=== To do ===
1. In the forum thread on credit repair below, how many operations did the Federal Trade Commission and state agencies announce a crackdown on?
2. Return everything in the credit repair forum thread below from "I'm curious to know your position on credit repair." down to "most making outlandish claims are just cons.", word for word.

=== Document excerpt ===
######

I'm new to this forum, but hope to add value since my area of expertise (credit repair) benefits real estate investors and seems to be neglected in this community.

On October 23rd, the Federal Trade Commission and 24 state agencies today announced a crackdown on 33 operations that deceptively claim they can remove negative information from consumers' credit reports, even if that information is accurate and timely. Click here for the full article.

I'm curious to know your position on credit repair. Do you believe in it's benefits? Do you believe it's legal? What experiences have you had? Do you use it in your business? How?


Real Estate Consultant · San Antonio, Texas


I'm curious to know your position on credit repair


I think it can be useful & effective to a certain degree however I feel that most making outlandish claims are just cons.

Do you believe in it's benefits?


Yes, but

Tell us what some of those benifits are from your perspecive?

Do you use it in your business? How?


Personally I view credit alot like my drivers licence you can catch me speeding but I'm still going to contest it in court!

I believe the most effective credit repair is in paying down & off all old debts as well as maintaining active trade lines.

How I use it in my own business is through corperations I develope new lines of credit.

& welcome to the BP community!


Real Estate Investor · Indiana, Indiana


Very interesting..... I was one of those who nearly hired Tracy Ballard's company back in my seminar koolaid drinking days.


Developer · Pearland, Texas


The guy I use for clients is VERY effective and his costs are 595-695 for individual and 895-995 for a couple flat fee.. (he does not just do the online electronic disputes..He actually challenges many of the credits to PROVE up their claim in documentation and not just challenging their electronic communication, they have been very thorough.) I have seen him take less on really simple fixes too.

The thing I love about my guy is that if he is not confident he can improve their score enough for them to qualify for a loan he WILL NOT take their money at all...

I am sure you operate with the same integrity tell me about your biz.


BTW TIM : I too would never pay the 3-4K that Tracy Ballard charges that is a complete over charge.



Lee Common wrote: I think it can be useful & effective to a certain degree however I feel that most [credit repair companies] making outlandish claims are just cons. [...] Personally I view credit alot like my drivers license you can catch me speeding but I'm still going to contest it in court! [...] I believe the most effective credit repair is in paying down & off all old debts as well as maintaining active trade lines.

Preach it, brutha! Very few consumers can plausibly claim that their situation is being erroneously stated. A very small minority have derogs that are truly not theirs; everyone else earned their credit score.


Real Estate Investor · Indiana, Indiana


Originally posted by Kenneth Hocking
BTW TIM : I too would never pay the 3-4K that Tracy Ballard charges that is a complete over charge.

I didn't either, but when you're young, freshly divorced, have lost your home and have no idea what to do next you're an easy target.

######

=== Data extract ===
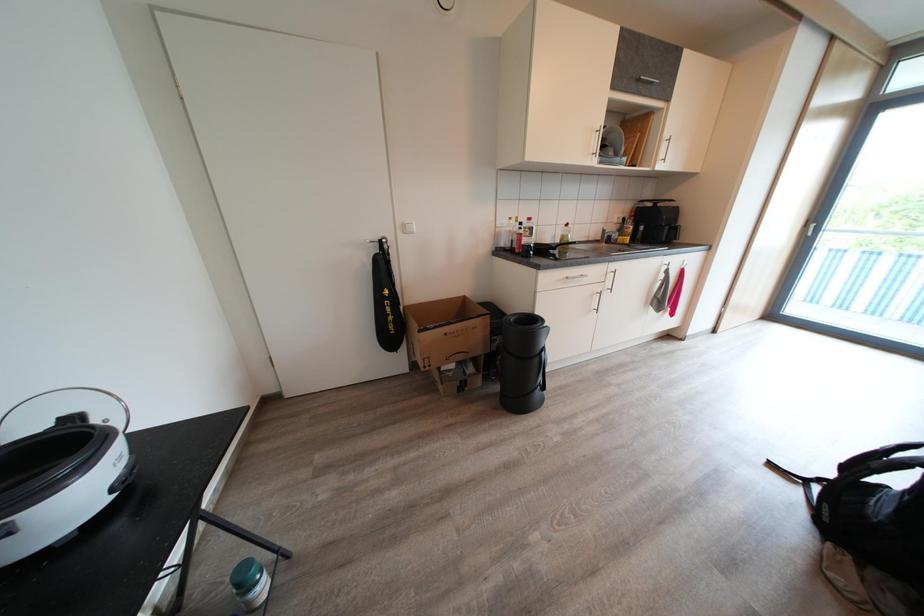
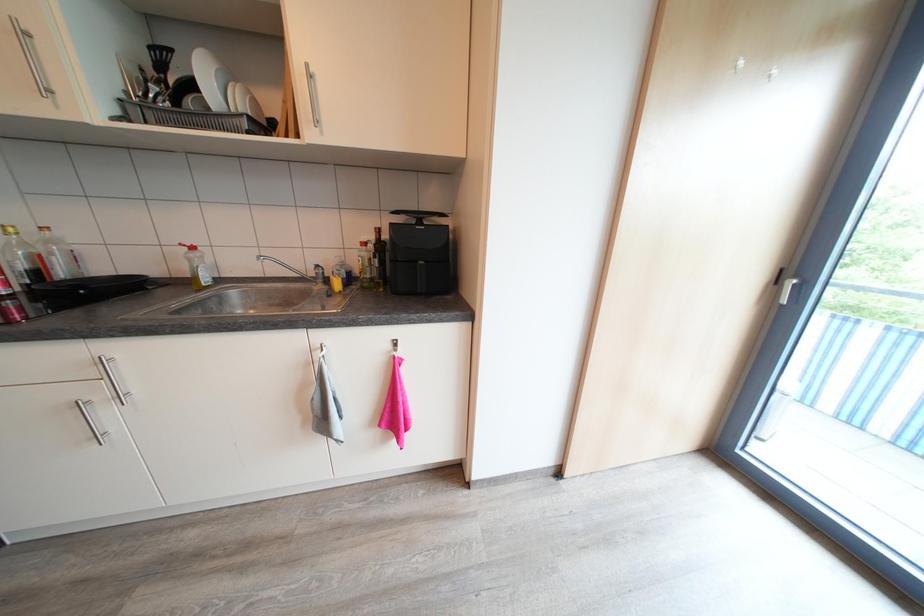
Looking at this image, in a continuous first-person perspective shot, in which direction is the camera moving?

The cameraman moved toward right, forward.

######

=== Solved tasks ===
1. 33 operations.

2.
I'm curious to know your position on credit repair. Do you believe in it's benefits? Do you believe it's legal? What experiences have you had? Do you use it in your business? How?


Real Estate Consultant · San Antonio, Texas


I'm curious to know your position on credit repair


I think it can be useful & effective to a certain degree however I feel that most making outlandish claims are just cons.